Data shown:
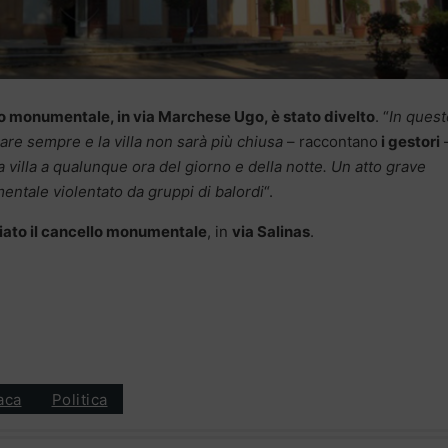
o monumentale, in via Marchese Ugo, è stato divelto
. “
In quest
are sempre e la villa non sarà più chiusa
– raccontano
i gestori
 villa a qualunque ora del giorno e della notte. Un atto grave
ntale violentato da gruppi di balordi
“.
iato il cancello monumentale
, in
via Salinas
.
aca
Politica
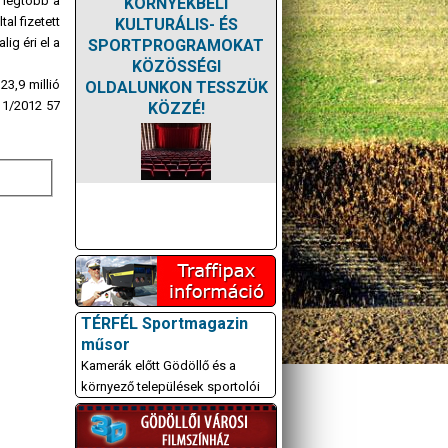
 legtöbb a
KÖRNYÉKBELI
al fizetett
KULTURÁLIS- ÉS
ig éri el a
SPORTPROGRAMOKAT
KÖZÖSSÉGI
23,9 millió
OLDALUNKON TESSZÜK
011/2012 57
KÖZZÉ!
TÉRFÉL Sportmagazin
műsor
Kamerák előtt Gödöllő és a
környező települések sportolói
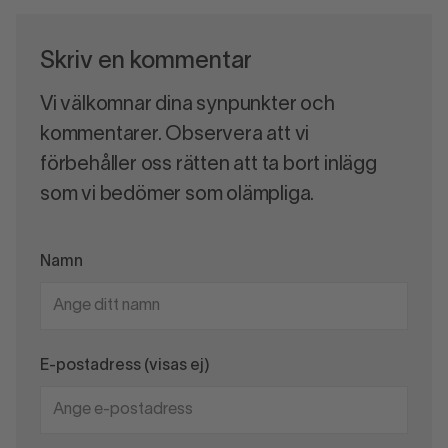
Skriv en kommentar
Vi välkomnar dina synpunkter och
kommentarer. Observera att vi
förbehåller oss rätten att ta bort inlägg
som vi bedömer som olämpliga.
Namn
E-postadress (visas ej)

The task:
Repeat the text from all the items above word for word and line for line, leaving the pictures out.

Response area:
o monumentale, in via Marchese Ugo, è stato divelto
. “
In quest
are sempre e la villa non sarà più chiusa
– raccontano
i gestori
 villa a qualunque ora del giorno e della notte. Un atto grave
ntale violentato da gruppi di balordi
“.
iato il cancello monumentale
, in
via Salinas
.
aca
Politica
 legtöbb a
KÖRNYÉKBELI
al fizetett
KULTURÁLIS- ÉS
ig éri el a
SPORTPROGRAMOKAT
KÖZÖSSÉGI
23,9 millió
OLDALUNKON TESSZÜK
011/2012 57
KÖZZÉ!
TÉRFÉL Sportmagazin
műsor
Kamerák előtt Gödöllő és a
környező települések sportolói
Skriv en kommentar
Vi välkomnar dina synpunkter och
kommentarer. Observera att vi
förbehåller oss rätten att ta bort inlägg
som vi bedömer som olämpliga.
Namn
E-postadress (visas ej)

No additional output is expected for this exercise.